Nearly seven out of ten respondents who work in the upstream, midstream and downstream companies said in a survey that their businesses have been compromised at least once during the year, with a loss of confidential information and disrupting their operations. Oil and gas companies are failing to protect themselves against hackers, according to a survey of 377 executives who secure or oversee cyber risk that was conducted by the Ponemon Institute, a Traverse City, Mich.-based privacy, data protection and information security policy research group, and sponsored by Siemens, a German-based electrification, automation and digitalization company.
The survey also revealed that 61% of respondents said their company has difficulty mitigating cyber risks with only 41% who said they continually monitor their infrastructure to prioritize threats and attacks.
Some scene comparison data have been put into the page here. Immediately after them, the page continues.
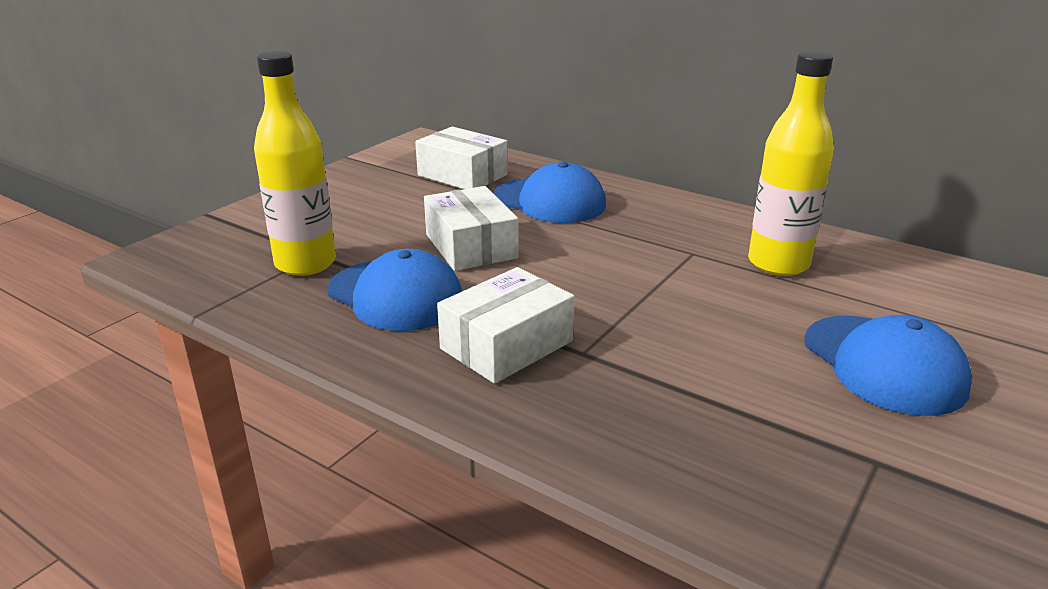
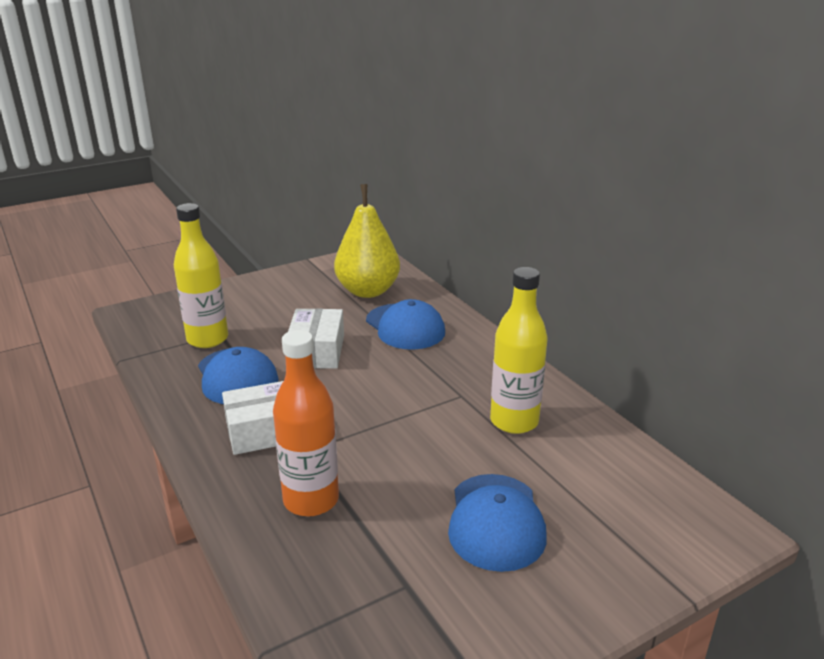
camera: 25 degrees right, 0 degrees up
white box [415,127,508,189] -> yellow pear [334,184,400,298]
none -> orange bottle [273,330,339,516]

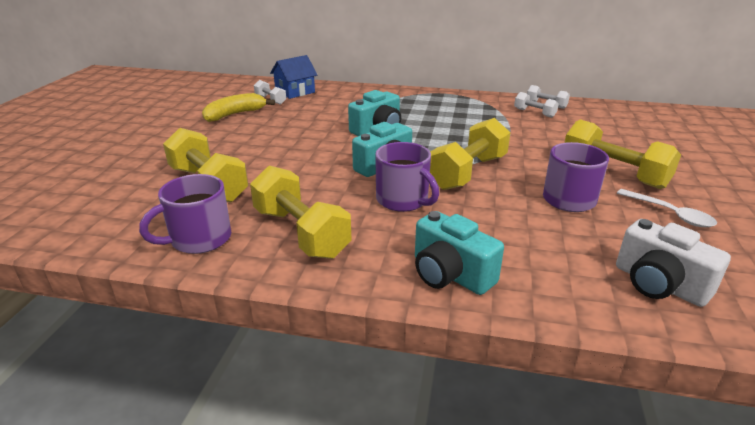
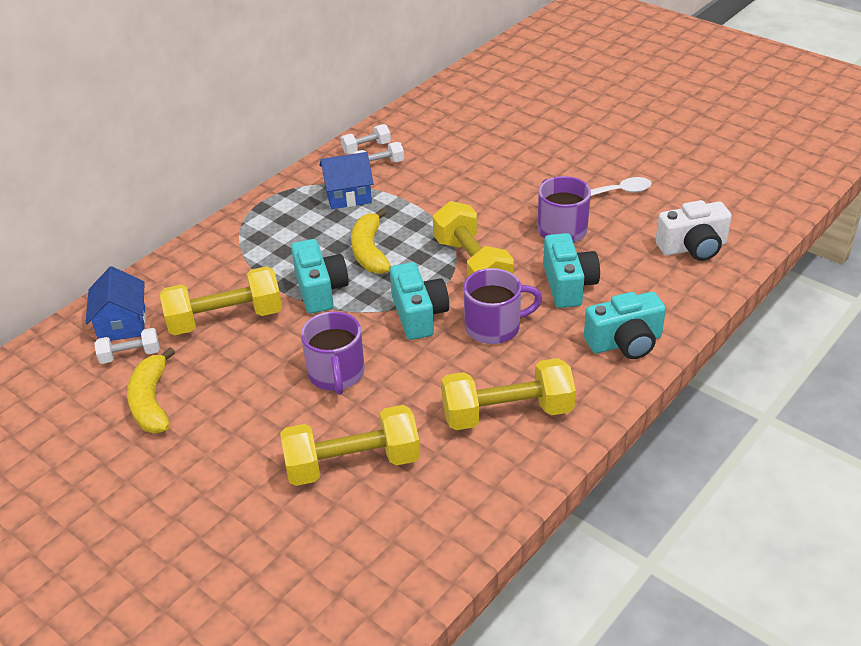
camera: 60 degrees left, 10 degrees up
purple mug [139,174,231,254] -> purple mug moved to [301,311,365,395]
yellow dumbbell [564,119,681,189] -> yellow dumbbell moved to [160,266,282,335]
none -> blue house [320,152,373,209]
none -> yellow banana [351,208,391,274]
none -> turquoise camera [543,233,600,308]

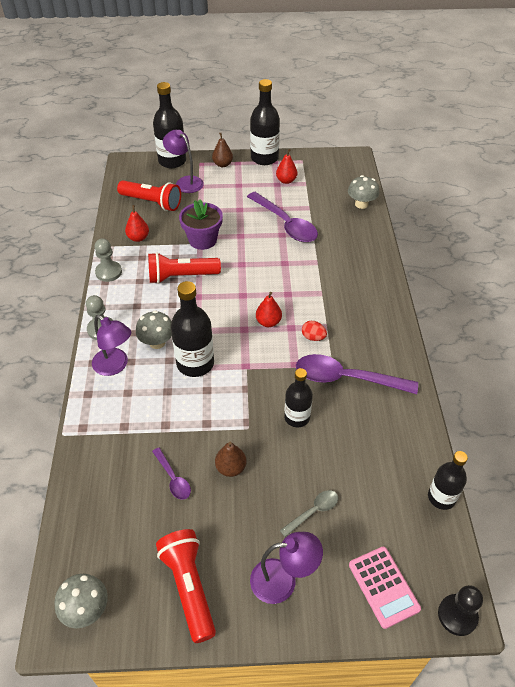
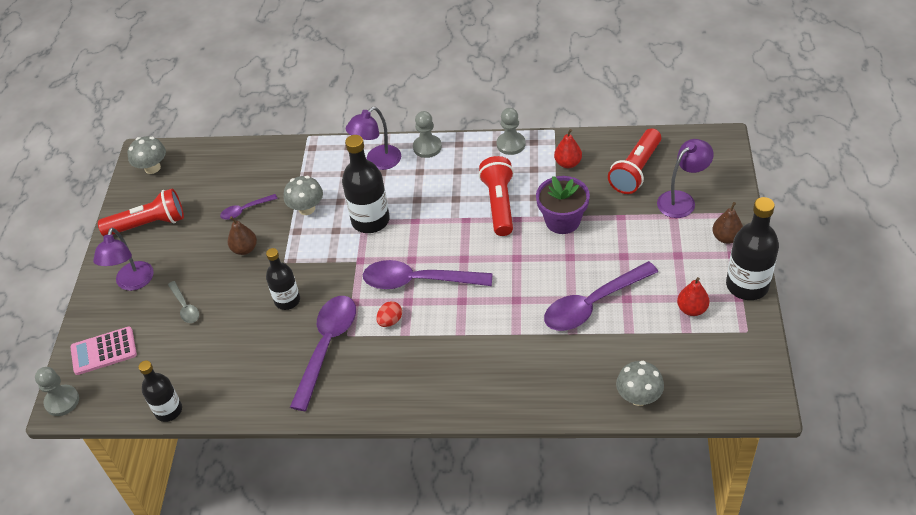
camera: 100 degrees right, 0 degrees up
grey mushroom [136,310,172,349] -> grey mushroom moved to [284,176,323,215]
black bottle [153,82,186,168] -> none
red pear [256,292,282,327] -> purple spoon [363,260,493,289]
black pawn [438,585,483,636] -> grey pawn [35,367,79,416]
A large percentage of companies or 65% said the top cybersecurity threat is a negligent or careless insider and 61% said the company's industrial control systems protection and security is inadequate.
Energy companies have not updated their systems and technology, leading to the potential of large breaches that can affect major infrastructure needs in the U.S., said Mike Kail, chief innovation officer at Cybric, a Boston-based security-as-a-service platform provider.
"The overall evolution of operational excellence has lagged far behind industry trends and standards," he said. "The security issues and challenges within the oil and gas industry are monumental."
These industries need to be more pro-active in their approach towards infrastructure and security and failing to address these issues quickly can be far reaching.